More than a century ago, Albert Einstein posited that two massive objects in space might, when they spiral close enough to one another, warp space and time (a physics term called spacetime), releasing matter at the speed of light, creating gravitational waves or ripples. However, when Einstein proposed this idea, scientists had not yet created the tools that could prove neutron stars or black holes existed, making even Einstein doubt the existence of gravitational waves.

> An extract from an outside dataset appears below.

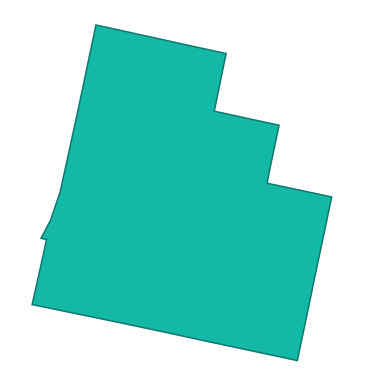 Winston, Mississippi, United States of America (Equal Earth projection), rotated 102°
{"feature_id": "52423323B31713445578936", "entity_name": "Winston", "entity_type": "district", "adm_level": 2, "iso_a3": "USA", "parent_name": "United States of America", "parent_adm1": "Mississippi", "projection": "equal_earth", "projection_center": [-89.02, 33.103], "detail": "fine", "context": "isolated", "style": "filled", "palette": "teal", "viewbox_px": 384, "rotation_deg": 102, "n_neighbors": 0, "source": "geoboundaries", "source_scale": "gbopen_adm2", "svg_char_len": 508}
<svg xmlns="http://www.w3.org/2000/svg" viewBox="0 0 384 384"><g transform="rotate(102 192 192)"><path d="M179.4,54.3L167.8,54.3L167.8,120.3L156.4,120.6L108.6,120.7L108.5,154.0L108.3,187.0L49.5,187.4L49.3,220.0L48.6,320.7L133.9,320.5L219.3,321.0L249.0,324.5L268.7,330.1L268.7,324.5L274.3,324.5L277.8,324.5L281.2,324.4L335.4,325.0L335.4,323.9L334.9,243.0L334.8,202.2L335.0,138.8L335.0,53.9L285.7,54.0L285.1,54.0L248.6,54.2L204.7,54.2L179.4,54.3Z" fill="#14b8a6" stroke="#0f766e" stroke-width="1.5"/></g></svg>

On September 14, 2015, at 9:50:45 UTC, scientists at the Laser Interferometer Gravitational-Wave Observatory (LIGO)—gigantic twin instruments in Hanford, Washington, and Livingston, Louisiana—captured signals that indicated that 1.3 billion light-years away, two black holes were spiralling into one another. This event caused the two holes to merge into one and release precisely the type of waves Einstein had predicted. They released their findings in an article in the journal Physical Review Letters on February 11, 2016.
"Although this discovery is a singular event," concludes Berg, "its importance lies in the observations yet to come." The exciting field of gravitational wave astronomy awaits. As Science writer Adrian Cho explains, "The discovery of gravitational waves has changed the scientific landscape. A new science beckons."
Watch this video from Science announcing the detection of gravitational waves and listen to Science editors and writers discuss this year's breakthrough in a podcast. You can also test your smarts with this quiz on this year's breakthrough and the runners-up.
Educators may find useful background information in this teaching resource on gravity and black holes and the lessons Exploring Pendulums, Satellite Orbits, Foucault's Pendulum, and Black Holes. Students wanting to learn more about gravity may enjoy our Gravity Launch App, the Gravity Assist Simulator, Newton's Laws: Elephant and Feather -- Free Fall, and the GoSkyWatch Planetarium App.
To learn more about Einstein and his discoveries, check out Science's comic celebrating the 100th anniversary of the theory of general relativity.
You can also find out more about Science's Breakthrough of the Year for the past five years right here on Science NetLinks. The breakthroughs were, in 2015, the gene-splicing tool, CRISPR; for 2014, the Rosetta Mission to land a spacecraft on a comet (listen to the Science Update here); in 2013, cancer immunotherapy; for 2012, confirmation of the existence of the Higgs Boson particle; and in 2011, anti-HIV drugs.